2018 marks the 50th anniversary of Davis’s installation of bicycle lanes. Davis was the first city in the United States to install bicycle lanes, and serves as a prototype for other communities. The League of American Bicyclists awarded Davis its highest ranking, the Platinum-Rated Bicycle Friendly certification, with UC Davis receiving the Platinum-Rated Bicycle Friendly University certification.
Davis has a sister city interested in developing its bicycling culture – Sangju, South Korea. Davis’s Sister City program matched the two cities because of size and other similarities that revolve around bicycling. In late June, Maria Contreras Tebbutt, the founder and director of The Bike Campaign, a Yolo County nonprofit, received an email from Lanka Park, a South Korean delegate who lives in Davis with his wife via the Sister City program. Would Tebbutt be willing to give him and three visiting government managers from Sangju a bike tour? She decided to give them a “Platinum-Rated Bicycle Friendly Welcome” to Davis bike culture with a fun and information-packed tour of Davis and the university campus.

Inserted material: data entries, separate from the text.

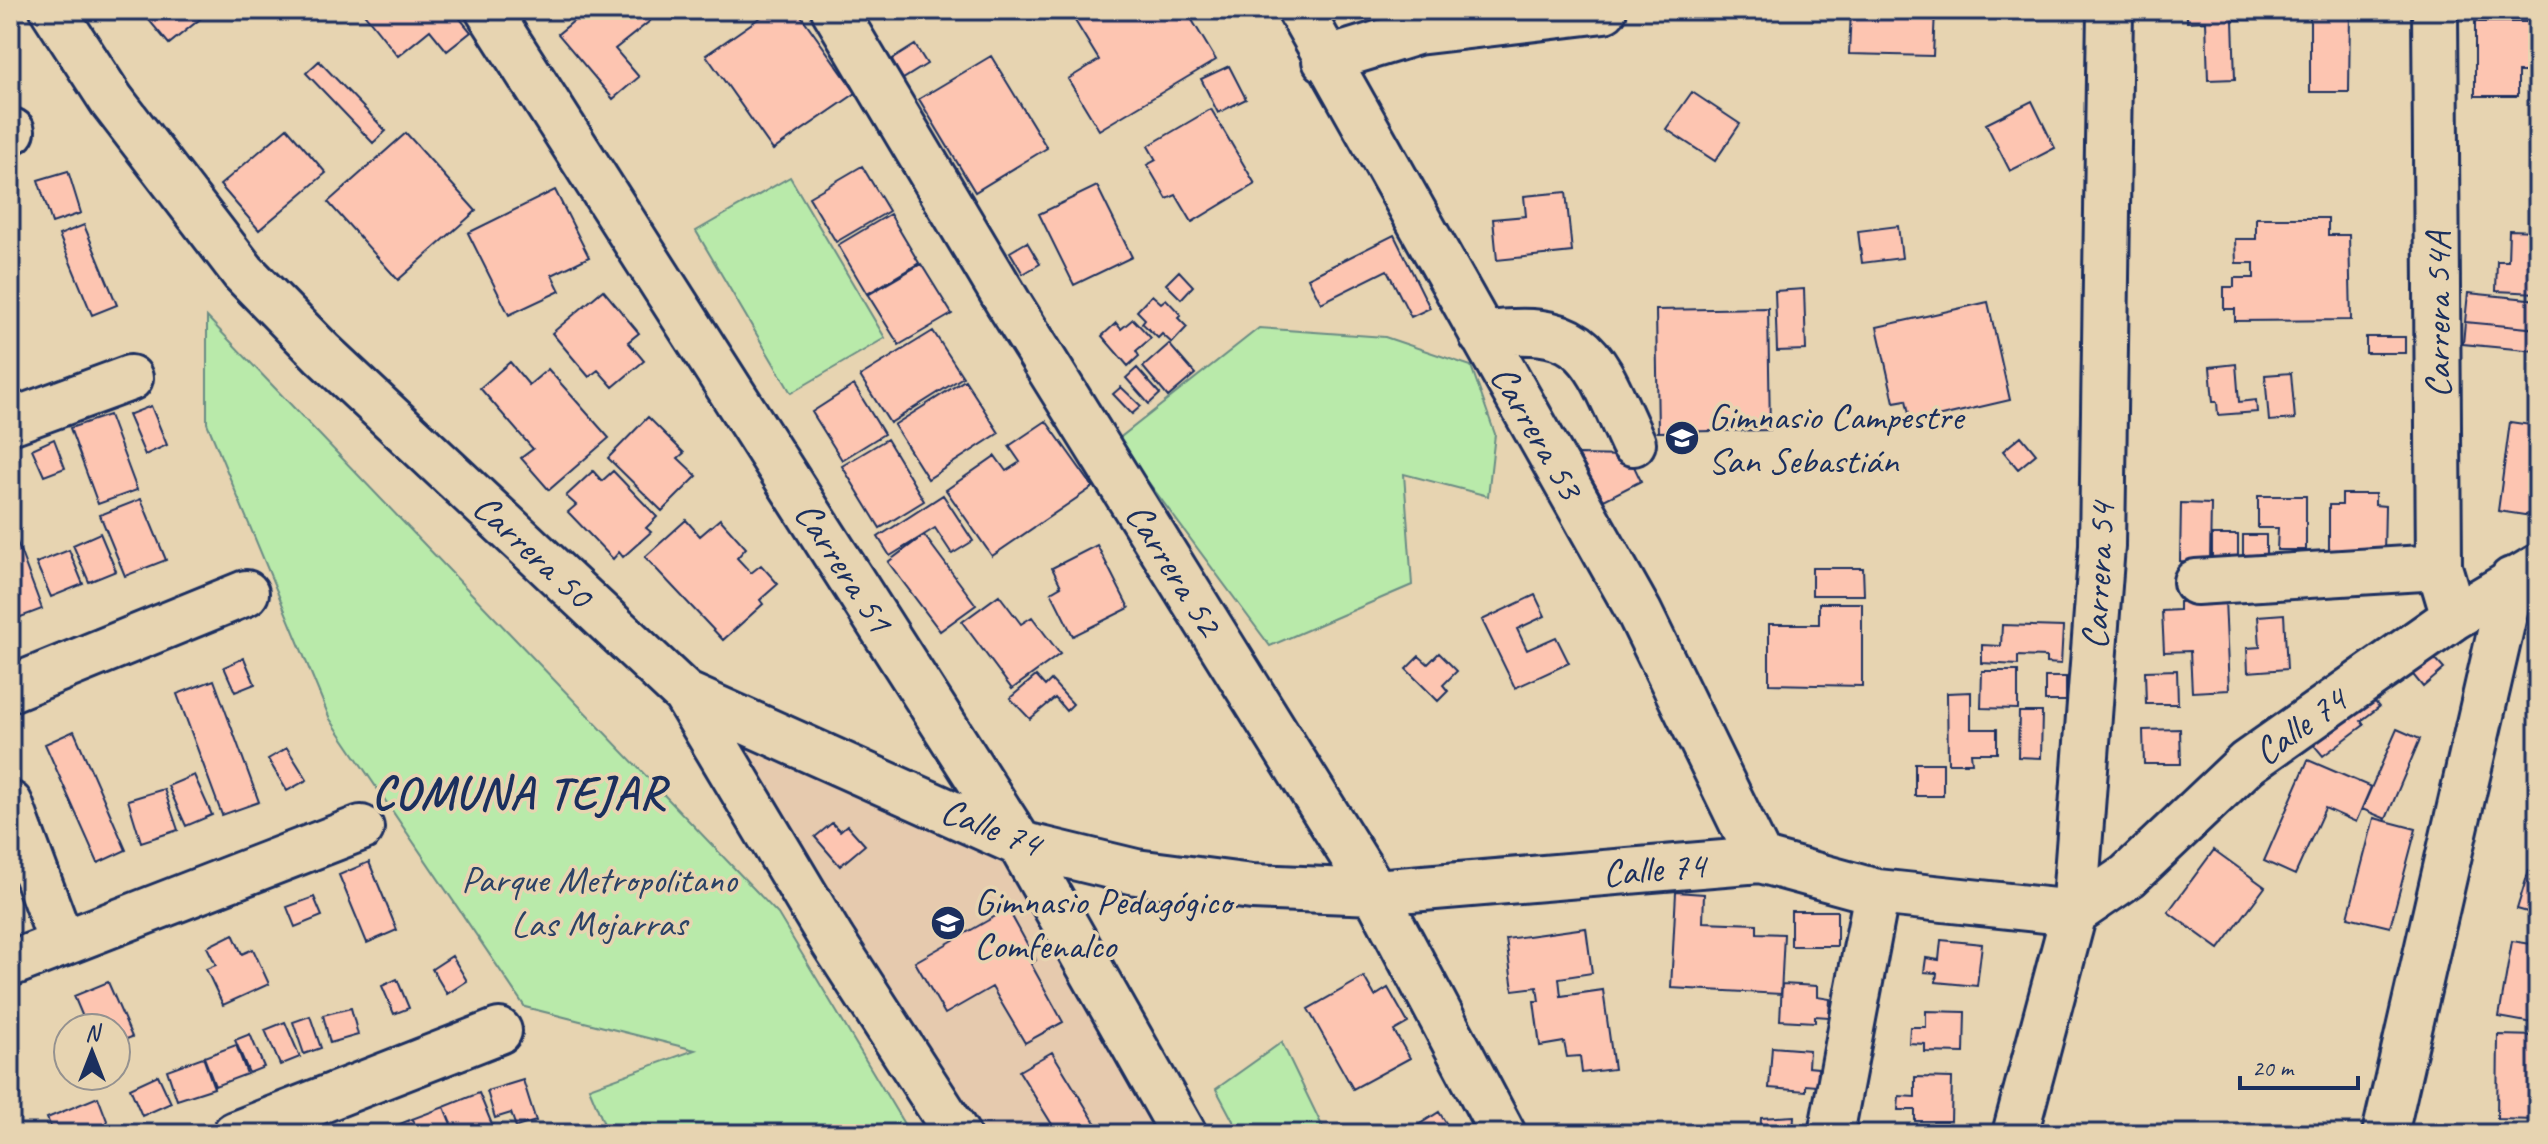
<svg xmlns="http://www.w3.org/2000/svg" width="2548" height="1144" viewBox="0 0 2548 1144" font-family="Caveat,sans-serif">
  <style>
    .built { fill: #e6caae }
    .green { fill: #b9eaaa; stroke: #6a8c84; stroke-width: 2 }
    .building { fill: #fdc5b1; stroke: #1b2f5e; stroke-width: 2 }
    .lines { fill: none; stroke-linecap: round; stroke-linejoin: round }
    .minor-casing { stroke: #1b2f5e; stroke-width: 50 }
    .minor { stroke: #e7d4b1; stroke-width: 44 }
    .labels { text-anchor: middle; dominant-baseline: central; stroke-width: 7; stroke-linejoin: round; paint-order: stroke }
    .street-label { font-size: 38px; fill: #1b2f5e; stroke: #e7d4b1 }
    .poi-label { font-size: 38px; fill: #1b2f5e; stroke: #e7d4b1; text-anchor: start }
    .park-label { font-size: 38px; fill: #2b4266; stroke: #e7d4b1 }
    .district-label { font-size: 46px; font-weight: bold; letter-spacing: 2px; fill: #1b2f5e; stroke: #e7d4b1 }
  </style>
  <rect width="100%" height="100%" fill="#e7d4b1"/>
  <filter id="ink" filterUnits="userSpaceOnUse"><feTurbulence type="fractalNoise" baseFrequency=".0125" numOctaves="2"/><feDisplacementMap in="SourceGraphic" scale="16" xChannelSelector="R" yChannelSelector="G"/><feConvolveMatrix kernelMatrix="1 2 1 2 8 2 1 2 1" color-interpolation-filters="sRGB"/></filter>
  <g filter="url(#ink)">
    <path class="built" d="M729,732L1012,858L1162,1134H975Z"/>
    <path class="green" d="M790,177L885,338L791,393L696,231Z
      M207,317L778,914L910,1134H608L589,1088L695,1050L525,1007L330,719L207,423Z
      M1259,328L1385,337L1471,366L1495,434L1488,496L1404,474L1412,585L1270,646L1117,440Z
      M1282,1042V1043L1326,1134H1240L1216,1089Z"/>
    <path class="building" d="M159,10H201L205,15L169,44L148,19Z
      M453,10L471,32L447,51L430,30L398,56L362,11Z
      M587,10H641L650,21L615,49L639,77L613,99L558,34Z
      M771,10H797L856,93L773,150L706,55Z
      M1186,10L1216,60L1099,130L1068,79L1099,60L1069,11Z
      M1851,10H1935L1933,56L1849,54Z
      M2187,10H2271V19L2233,20L2235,79L2208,80L2206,21L2187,22Z
      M2310,10H2350L2349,92H2310Z
      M2471,10H2519V15H2471Z
      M2475,22H2538V95L2536,72H2518V96H2475Z
      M915,45L927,64L903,79L891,60Z
      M991,56L1047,148L975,192L919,99Z
      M319,61L386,131L373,143L306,73Z
      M1229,66L1246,99L1218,113L1201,79Z
      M1692,92L1740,124L1715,161L1666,129Z
      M2032,101L2055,148L2010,171L1986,124Z
      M1211,109L1255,184L1192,222L1176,195L1167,199L1147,165L1156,160L1148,146Z
      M287,128L326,173L259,230L220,185Z
      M406,133L476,211L398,280L328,202Z
      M862,166L889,211L836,242L809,197Z
      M68,171L81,213L52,223L38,180Z
      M1097,186L1132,257L1074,285L1039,214Z
      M555,190L589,257L552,275L560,291L509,315L468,233Z
      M1566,192L1572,252L1497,260L1493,219L1526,216L1524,196Z
      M890,214L919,263L867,294L838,245Z
      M2256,218H2328V235H2349L2351,320L2235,321V309H2224V287H2234V278H2254V263H2236L2235,239H2256Z
      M84,225L117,305L92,315L59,235Z
      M1898,226L1902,258L1862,263L1858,231Z
      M2509,230L2538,231V293L2496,291L2497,261H2508Z
      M1394,235L1430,308L1411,317L1387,270L1321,303L1308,278Z
      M1027,242L1040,264L1023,274L1010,252Z
      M921,264L952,314L899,345L868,295Z
      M1179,271L1193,286L1181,299L1166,284Z
      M1804,289L1806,350L1777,351L1775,291Z
      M603,290L639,333L628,342L644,361L613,387L598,370L589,377L552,333Z
      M2468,293L2538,300V329L2465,322Z
      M1152,295L1161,303L1166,299L1181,315L1178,318L1187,327L1172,343L1162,334L1158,338L1142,323L1145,319L1137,311Z
      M1988,302L2010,400L1911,423L1906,400L1894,402L1877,327Z
      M1768,308L1770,430L1658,432L1656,310Z
      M1133,319L1151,338L1136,351L1139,356L1128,366L1102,336L1116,323L1121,329Z
      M2465,322L2538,329L2536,351L2463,344Z
      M933,331L963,377L890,423L860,376Z
      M2366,337H2405V353H2366Z
      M1169,344L1195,374L1168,397L1143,367Z
      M510,362L529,385L548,369L609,438L549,490L521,458L533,449L480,388Z
      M2236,364L2239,402L2256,400L2257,412L2218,415L2217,402H2213L2210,367Z
      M1137,368L1160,394L1149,404L1126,378Z
      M2291,373L2295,419L2269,421L2265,375Z
      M965,380L999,433L928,479L894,425Z
      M854,385L884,434L842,460L812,412Z
      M1121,387L1141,406L1132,414L1113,394Z
      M151,406L167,445L145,455L128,415Z
      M109,415L137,490L98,504L70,428Z
      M648,417L684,453L678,458L697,476L662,511L608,458Z
      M1046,421L1093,487L992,556L946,490L995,456L1006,471L1020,462L1009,446Z
      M2510,422L2538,426V517L2498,511Z
      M2021,436L2036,454L2018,469L2003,451Z
      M54,439L65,468L44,476L32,449Z
      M887,439L924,501L880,528L842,466Z
      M1578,455L1629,456L1641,481L1604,500Z
      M593,471L602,481L613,471L657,517L646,528L651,532L623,557L619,552L613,559L568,512L576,505L566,496Z
      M2342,494H2375V505L2385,506L2384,554H2329V505H2342Z
      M943,495L973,541L952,554L935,528L890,556L878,537Z
      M2258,496H2306V550H2277L2278,528H2258Z
      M141,499L166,560L125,576L100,515Z
      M2181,503L2211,504L2210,562L2180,561Z
      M720,519L746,548L737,558L751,573L761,565L778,584L760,600L763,604L723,640L645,557L686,520L700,536Z
      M100,533L116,571L89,582L73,545Z
      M924,535L976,605L940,631L888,562Z
      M2212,535H2238V568H2212Z
      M2243,535H2266V566H2243Z
      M15,537L42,609L10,621V539Z
      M1097,545L1129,608L1073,636L1051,592L1061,586L1052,568Z
      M69,550L83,584L51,597L36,563Z
      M1812,568H1863L1864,595H1812Z
      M999,595L1021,624L1032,617L1060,654L1012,689L962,622Z
      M1535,595L1545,616L1517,629L1527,650L1556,637L1569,663L1515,688L1482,620Z
      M2225,599L2229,690L2192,692L2190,651L2164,652L2162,611L2179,610V602Z
      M1819,603H1862V686L1769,684V624H1819Z
      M2284,614L2287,669L2248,672L2247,648L2260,647L2258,616Z
      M2002,625L2063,627L2061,664L2046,663V657L2018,656V665L1982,663V645L2001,646Z
      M2425,648L2444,669L2423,687L2405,665Z
      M1439,653L1457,671L1443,685L1448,691L1438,701L1406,669L1419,656L1428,664Z
      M244,658L255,684L235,692L224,667Z
      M2177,670L2178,704H2146L2145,671Z
      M1982,671H2018V709L1981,708Z
      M1036,676L1045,686L1051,680L1073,704L1066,711L1055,698L1030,719L1010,698Z
      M2045,677H2066V701H2045Z
      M214,680L259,802L222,815L177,694Z
      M2361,684L2379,707L2361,721L2364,725L2323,756L2313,744L2348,717Z
      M1971,692V729H1997V753H1971L1972,763H1948L1947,693Z
      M2019,712H2042L2041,758L2018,757Z
      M2180,729L2181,764H2144L2143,730Z
      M2397,729L2420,739L2386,819L2362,809Z
      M74,731L126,850L98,863L45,744Z
      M287,748L307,780L287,791L268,759Z
      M2308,760L2371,787L2356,822L2325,808L2295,875L2264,861Z
      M1915,763H1943V796H1915Z
      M194,775L212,815L186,826L168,786Z
      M164,789L178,830L141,842L128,800Z
      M2374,818L2416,829L2390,927L2348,917Z
      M832,823L840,831L847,825L865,845L840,866L815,837Z
      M2214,850L2265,887L2219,949L2168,912Z
      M369,862L397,930L367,943L339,875Z
      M2529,870L2538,872V915L2517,909Z
      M1676,892L1704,894L1703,922L1757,924V933L1784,934L1781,994L1671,988Z
      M314,897L322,916L295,927L287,907Z
      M1008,909L1036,960L1031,964L1063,1022L1025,1043L992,987L945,1014L915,962Z
      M1791,911H1837V946H1791Z
      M1586,928L1592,973L1559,978L1561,996L1603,990L1614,1069L1582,1073L1580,1056L1567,1057L1564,1042L1540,1046L1534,1001H1539L1537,987L1513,990L1506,939Z
      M233,934L242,954L253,949L269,984L223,1005L206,969L216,965L207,947Z
      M1941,940L1982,944L1977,986L1936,982L1937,973L1924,972L1926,958L1939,960Z
      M2512,941L2538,945V1024L2499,1017Z
      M452,956L467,981L447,994L432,969Z
      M1364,977L1375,996L1388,988L1408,1023L1394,1031L1410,1058L1353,1089L1308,1009Z
      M397,979L409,1008L394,1014L382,986Z
      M108,982L132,1037L116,1043V1028H72L85,1022L74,996Z
      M1782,984L1817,986V997L1830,999L1829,1017L1815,1016V1022L1780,1020Z
      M351,1008L358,1035L330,1043L323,1015Z
      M1926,1011L1965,1012L1964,1053L1925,1052V1044L1909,1043L1910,1027H1926Z
      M310,1016L321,1048L304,1054L293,1022Z
      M285,1022L300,1057L280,1065L265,1030Z
      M250,1034L264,1067L249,1073L235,1040Z
      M2498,1035L2538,1036V1120L2497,1119Z
      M236,1045L247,1074L215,1086L204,1057Z
      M1772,1047L1809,1050L1808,1067L1818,1068L1817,1086L1806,1085V1091L1769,1088Z
      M1052,1052L1102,1134H1058L1019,1071Z
      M203,1057L214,1088L177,1100L167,1070Z
      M158,1075L171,1103L142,1116L130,1088Z
      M1915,1077L1952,1078L1951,1121H1915V1110H1898L1899,1096L1915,1097Z
      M523,1080L536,1121L516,1127L511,1113L495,1118L487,1091Z
      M479,1093L496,1134H455L444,1107Z
      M98,1097L109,1126L89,1134H54L47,1118Z
      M444,1107L455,1134H418L412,1119Z
      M1439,1112L1453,1134H1404Z
      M1794,1116L1793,1134H1760L1761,1118Z
      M412,1119L418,1134H376Z"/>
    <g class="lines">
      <g class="minor-casing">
        <path id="minor" d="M53,10L112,101L243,272L322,353L685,694L832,940L957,1134
          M488,10L1020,844L1184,1134
          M834,10L1009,304L1375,892L1503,1134
          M1300,10L1639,612L1760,860
          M2435,10L2439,567L2454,617
          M1325,60L1417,32L1604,10
          M10,132L12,131
          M1482,335C1589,320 1593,357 1633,443
          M10,422L130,378
          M2196,582L2439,567
          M10,689L246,593
          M685,694L1020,844L1136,872L1252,887L1375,892L1760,860L1877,892L2074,913L2128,876L2247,763L2454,617L2538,567
          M10,804L62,944
          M10,964L361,828
          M235,1134L499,1031
          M1831,1134L1877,892
          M2015,1134L2074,913L2102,546L2110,10
          M2385,1134L2512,580"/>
      </g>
      <use href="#minor" class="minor"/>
    </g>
  </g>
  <defs>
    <g id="school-disc" transform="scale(1.8)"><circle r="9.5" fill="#1b2f5e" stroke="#e7d4b1"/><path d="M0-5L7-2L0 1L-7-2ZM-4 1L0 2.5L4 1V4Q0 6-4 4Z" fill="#fff"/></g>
  </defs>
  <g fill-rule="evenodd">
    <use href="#school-disc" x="1682" y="438"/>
    <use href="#school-disc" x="948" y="923"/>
  </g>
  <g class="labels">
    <g class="street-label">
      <text transform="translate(2437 315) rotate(-90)">Carrera 54A</text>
      <text transform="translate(1537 432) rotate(60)">Carrera 53</text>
      <text transform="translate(533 551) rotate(43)">Carrera 50</text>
      <text transform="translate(844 567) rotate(57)">Carrera 51</text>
      <text transform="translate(1174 569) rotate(58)">Carrera 52</text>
      <text transform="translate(2098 576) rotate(-87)">Carrera 54</text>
      <text transform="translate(2300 726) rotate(-36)">Calle 74</text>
      <text transform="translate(991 827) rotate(21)">Calle 74</text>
      <text transform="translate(1654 869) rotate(-5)">Calle 74</text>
    </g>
    <g class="poi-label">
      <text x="1708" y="416">Gimnasio Campestre<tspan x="1708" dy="44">San Sebastián</tspan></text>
      <text x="974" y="901">Gimnasio Pedagógico<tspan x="974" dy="44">Comfenalco</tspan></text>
    </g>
    <g class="park-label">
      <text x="599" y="879">Parque Metropolitano<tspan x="599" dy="44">Las Mojarras</tspan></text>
    </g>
    <g class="district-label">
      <text x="519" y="793">COMUNA TEJAR</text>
    </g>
  </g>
  <rect width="2548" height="1144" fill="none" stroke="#e7d4b1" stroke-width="40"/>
  <rect x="20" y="20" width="2508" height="1104" fill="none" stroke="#1b2f5e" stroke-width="3" filter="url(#ink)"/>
  <g transform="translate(92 1052)"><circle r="38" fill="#e7d4b1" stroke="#959290" stroke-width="2"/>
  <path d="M0-6L14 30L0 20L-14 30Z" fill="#1b2f5e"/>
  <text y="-12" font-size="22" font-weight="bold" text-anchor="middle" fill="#1b2f5e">N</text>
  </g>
  <path d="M2240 1076v12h118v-12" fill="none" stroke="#1b2f5e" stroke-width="4"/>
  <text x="2252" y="1076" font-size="24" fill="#1b2f5e" stroke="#e7d4b1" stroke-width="6" paint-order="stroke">20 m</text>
</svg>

Tebbutt knew that she couldn’t assume that any of the men knew how to ride in traffic; she also needed to furnish them with bicycles and helmets. She borrowed the bicycles and helmets, and planned the tour carefully.
When the four men arrived at Tebbutt’s house on the day of the tour, they were nervous about getting on bicycles. In Sangju, the women ride their bicycles with their children to school, but the men rarely ride. Helmets were completely foreign to them.
Tebbutt said that they rode along Davis’s “out of sight bicycling infrastructure,” covering eight miles in two hours. Bike lanes, bike traffic lights, roundabouts, and road share, were all new concepts to them. They stopped often to consider nature.
The delegation explained that, in Sangju, the one-person-per-car commute is common. Tebbutt asked them, “Environmentally, who pays for all those cars?” She said that this initiated a conversation about the environment, as none of the four had ever given it much thought. She said, “As we rode, we examined the choices people make and their impact. We talked about the economics of driving, too. Pavement is expensive and parking spaces cost a fortune.”
After the bicycle tour, Tebbutt asked the group, “What good memory of today will you take home?” Their English was limited, but each expressed that it was wonderful to be outside in nature.
What can you do to make your immediate environment cleaner? Drive less. Ride your bicycle. Every effort we make to reduce car trips makes a difference. These were the seeds Tebbutt was planting throughout the tour. Beforehand, the men hadn’t contemplated that pollution was connected to their families’ quality of life.
Sangju or Bust
On October 12, Tebbutt will travel to Sangju with a few other members of the Davis Bike Club to understand their bicycle infrastructure and build progressive and productive relationships to promote cycling. She said, “They have no public transportation and no bus system. Their bicycle paths resemble a flower, with the center being the high density area of the city and the petals being cycling paths which loop around the center.”
When Sangju invited the Davis Bike Club to visit them, it seemed only fitting to collaborate and share the cycling love.